For achieving the object, a connector checker according to the invention has a main body with a block accommodating a plurality of detection pins movable forward and backward in the block each for detecting an incorrect insertion state of a terminal which is inserted in a terminal accommodation chamber of a connector by inserting the detection pin into the terminal accommodation chamber. The checker main body has a plurality of through holes vertically elongated in section and a plurality of through holes horizontally elongated in section. The vertically elongated through holes are disposed to partially overlap with the horizontally elongated through holes to define a plurality of rectangular openings. Through one of the rectangular openings, the detection pin is inserted so as to adequately limit vertical and horizontal movements of the detection pin within the terminal accommodation chamber.
The thus configured checker has the vertically elongated holes disposed perpendicular to the horizontally elongated holes. Even when each elongated hole has each end of an arc shape, the plurality of rectangular openings can be defined each as corresponding to a sectional shape of the detection pin.
The detection pin is inserted through the rectangular opening, so that the vertical and horizontal movements of the detection pin is adequately limited to eliminate the undesirable looseness of the pin within the rectangular opening. This prevents the detection pin from abutting against the connector housing, causing no damage of the pin.
The method of defining a plurality of the rectangular openings by disposing the vertically elongated holes perpendicular to the horizontally elongated holes allows a greatly improved precise positioning of the rectangular openings than a known method in which through holes for detection pins are formed one after another. The improved method prevents damage of the pins during insertion thereof.
Preferably, the block of the checker main body is formed with the vertically elongated through holes or the horizontally elongated through holes, while a plate is formed with the horizontally elongated through holes or the vertically elongated through holes to define the rectangular openings. The vertically elongated through holes are parallel with each other, and the horizontally elongated through holes are parallel with each other. The plate is mounted on a surface of the block which has open ends of the elongated holes.
In the thus configure checker, the block or the plate may be replaced by another block or plate which has a different number of elongated holes, allowing to efficiently inspect various types of connectors having a different number of terminals.

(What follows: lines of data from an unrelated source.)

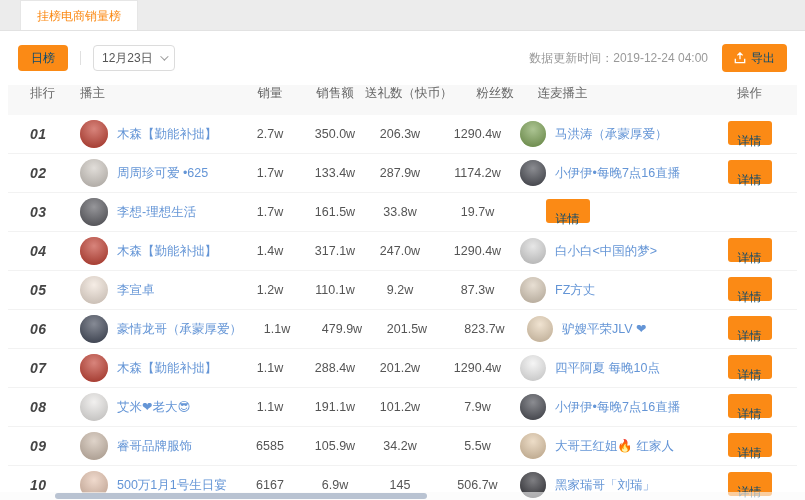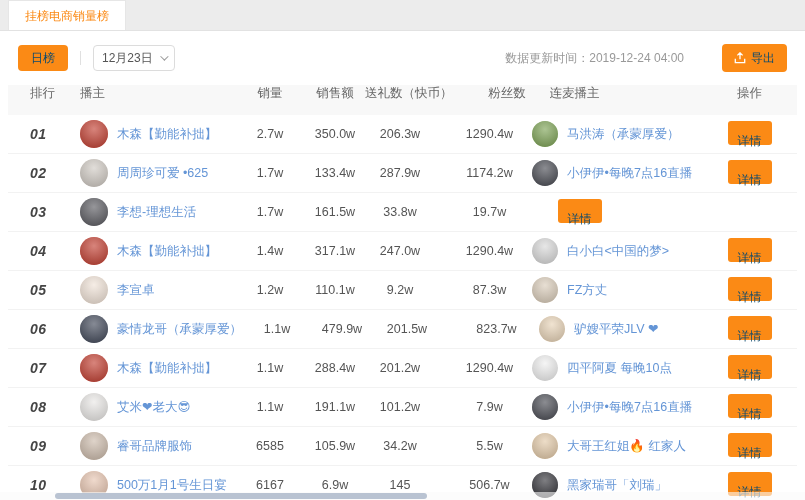--- a/index.html
+++ b/index.html
@@ -8,7 +8,7 @@
   .page { position:relative; width:805px; height:500px; background:#fff; }
 
   
-  .tabbar { height:31px; background:#ececec; border-bottom:1px solid #e2e2e2; display:flex; padding-left:8px; }
+  .tabbar { height:31px; background:#ececec; border-bottom:1px solid #e2e2e2; display:flex; padding-left:20px; }
   .tab { background:#fff; font-size:12px; padding:0 16px; line-height:30px; color:#fb8a15; border:1px solid #e6e6e6; border-bottom:none; cursor:pointer; }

Preferably, the elongated holes of the block may be separated from each other by partition walls, while the elongated holes of the plate are also separated by partition walls. The elongated holes of the block are disposed to abut against and perpendicular to the elongated holes of the plate to define the plurality of the rectangular openings.
In the thus configured checker, the rectangular opening is defined by four partition walls of the vertically elongated holes and the horizontally elongated holes, allowing a stable support of the detection pin.